I can't understand the proof which says that every finite abelian $p$-group can be written as a direct sum of cyclic $p$-groups.
I'm using Lang's book of Algebra. My problem is about the following preliminary LEMMA:
let $A$ be a finite abelian $p$-group. Let $a_1\in A$ be an element of maximal period, say $p^{r_1}$. Let $A_1$ be the cyclic subgroup of $A$ generated by $a_1$. We will use additive notation. So the LEMMA says: let $\overline{b}$ be an element of $A/A_1$ of period $p^r$, say. Then there exists a representative $a$ of $\overline{b}$ in $A$ which has the same period $p^r$.
$\textbf{proof}$ Let $b$ be any representative of $\overline{b}$ in $A$. Then $p^rb$ lies in $A_1$, say $p^rb=na_1$, for some $n\geq 0$. If $n=0$, we let $a=b$. So suppose $n\neq 0$. We note that the period of $\overline{b}$ is $\leq$ the period of $b$. Write $n=p^kt$ where $t$ is prime to $p$. Then $ta_1$ is also a generator of $A_1$, and hence has period $p^{r_1}$. We may assume $k\leq r_1$. Then $p^kta_1$ has period $p^{r_1-k}$. Then the lement $b$ has period $p^{r+r_1-k}$, whence by hypothesis, $r+r_1-k\leq r_1$ and $r\leq k$. $\textbf{This}$ proves that there exists an element $c$ in $A_1$ such that $p^rb=p^rc$. Let $a=b-c$. Then $a$ is a representative of $\overline{b}$ in $A$ and $p^ra=0$. Since period(a)$\geq p^r$ we conclude that period(a)=$p^r$.
$\textbf{Questions:}$
1) why $\textbf{this}$ proves the existence of $c$
2) where does $c$ come out from?
3) why period of a is greater equal than $p^r$?

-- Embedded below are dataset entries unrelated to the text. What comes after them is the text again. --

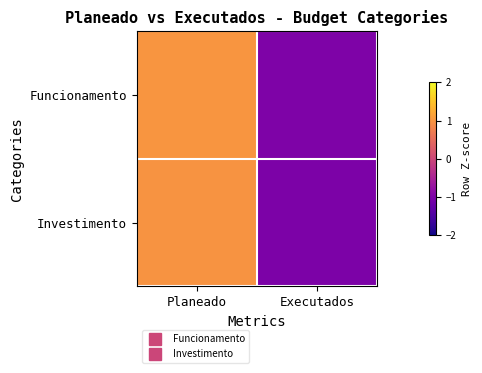

Reading left to right, extract all data points from this chart.

Funcionamento: Planeado=1.0	Executados=-1.0
Investimento: Planeado=1.0	Executados=-1.0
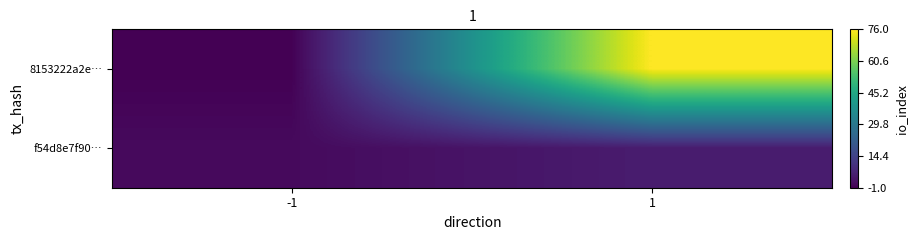

Which series changed the most between -1 and 1?

8153222a2e…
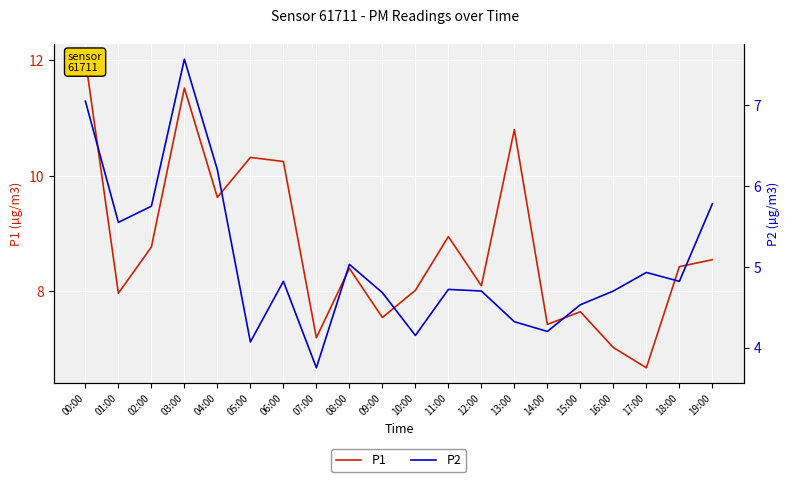

How many lines are shown in the chart?

2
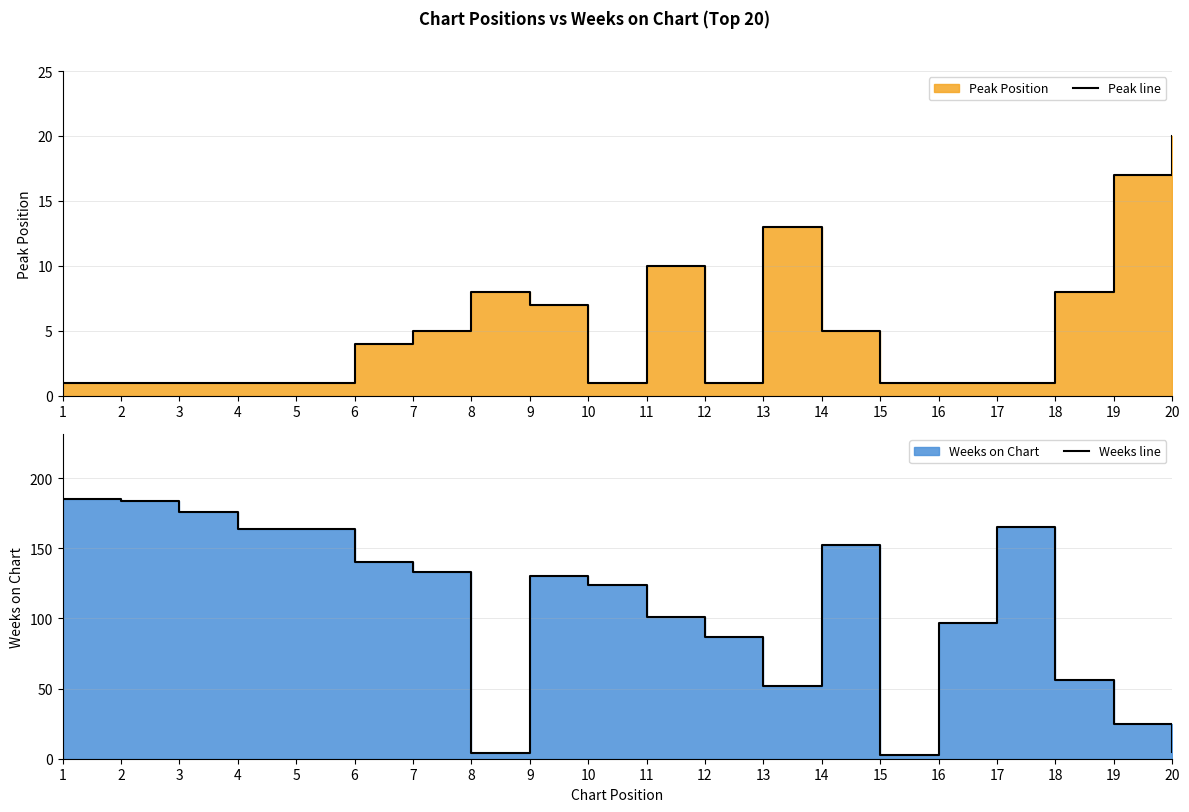

What is the greatest value displayed?

185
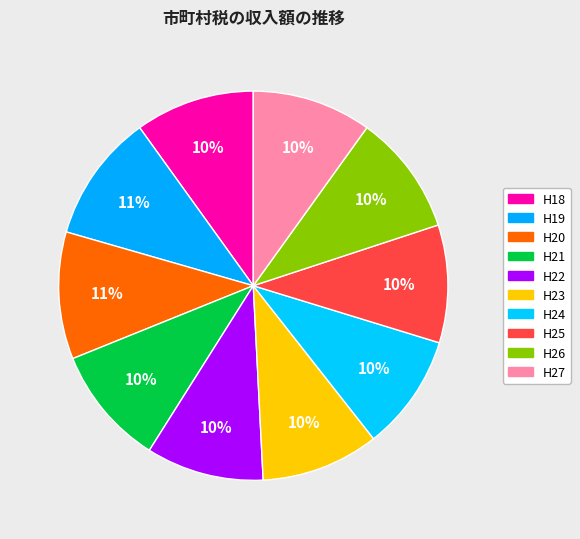

Is it true that H26 is 3% of the pie?

False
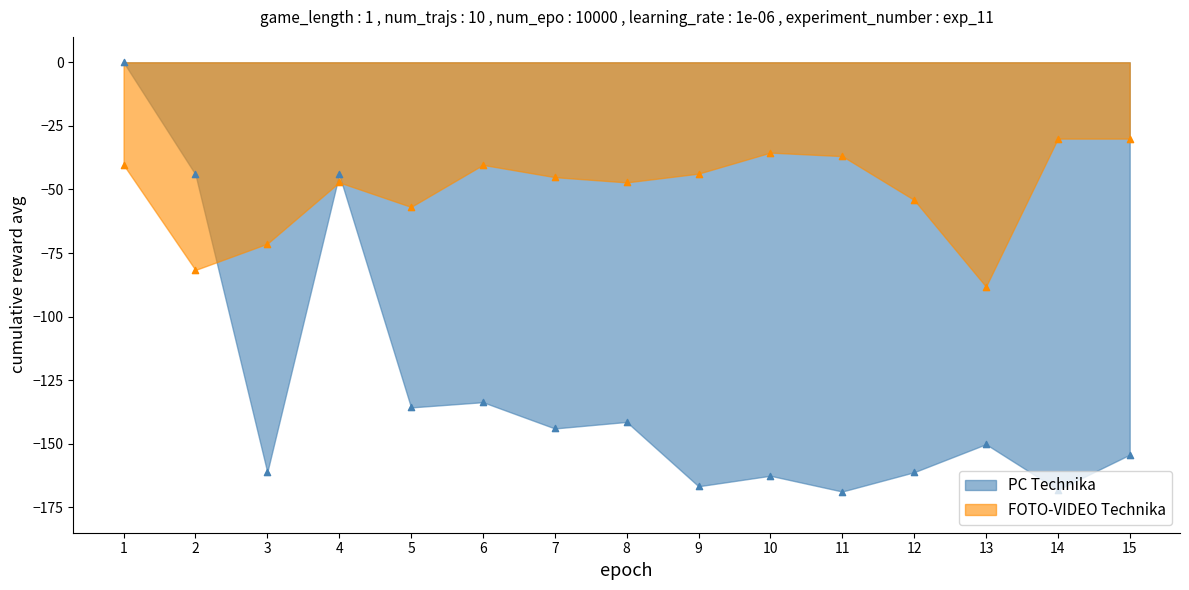

Which series reaches the maximum Y coordinate?

PC Technika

The element $c$ is constructed naturally: we have $$p^rb = na_1 = (p^kt)a_1=p^{k-r}p^rta_1.$$ If you put $c = p^{k-r}ta_1$, then it is clear that $c \in <a_1>$. Indeed we prove that $r \le k$ to guarantee that $p^{k-r}$ is an integer. For your third question, observe that $b + A_1 = a+ A_1$. If the period of a is $ u < p^r$ then $(ub + A_1) = (ua+ A_1)= 0$. That is, $\bar{b}^u = 0$ contradicting the fact that the period of $\bar{b}$ is $p^r$.